§ EXERCISE DETAILS:
Find where "Gypjakdaky S.Nyýazow adyndaky dokma toplumy" appears in the records below, then return that line and every later line exactly, stopping only at the last line.

§ RECORDS TO PROCESS:
• • • •

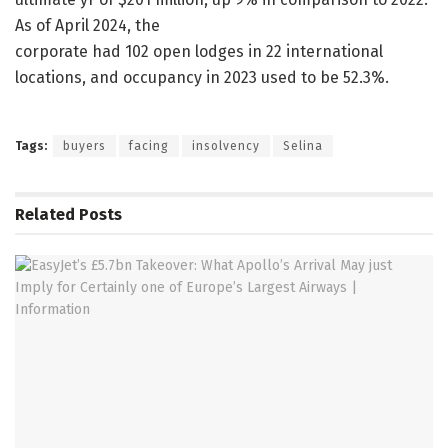
As of April 2024, the
corporate had 102 open lodges in 22 international
locations, and occupancy in 2023 used to be 52.3%.
Tags:
buyers
facing
insolvency
Selina
Related
Posts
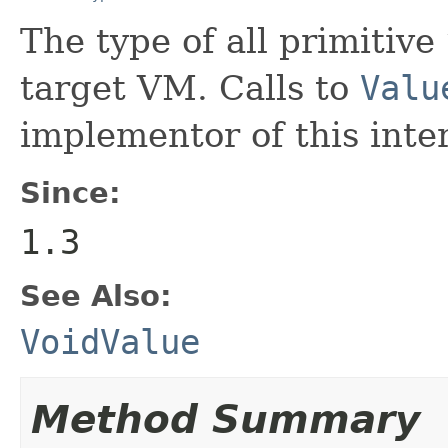
The type of all primitive
target VM. Calls to
Valu
implementor of this inte
Since:
1.3
See Also:
VoidValue
Method Summary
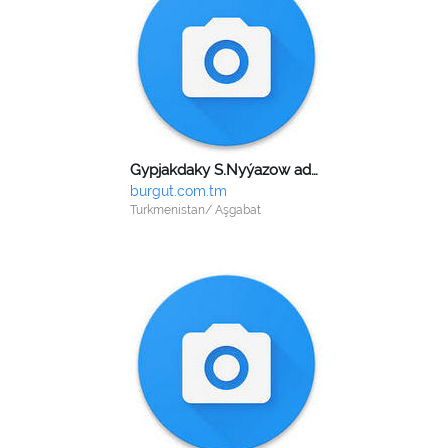
Gypjakdaky S.Nyýazow adyndaky dokma toplumy
burgut.com.tm
Turkmenistan/ Aşgabat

• • • •

§ ANSWER TO THIS TASK:
Gypjakdaky S.Nyýazow adyndaky dokma toplumy
burgut.com.tm
Turkmenistan/ Aşgabat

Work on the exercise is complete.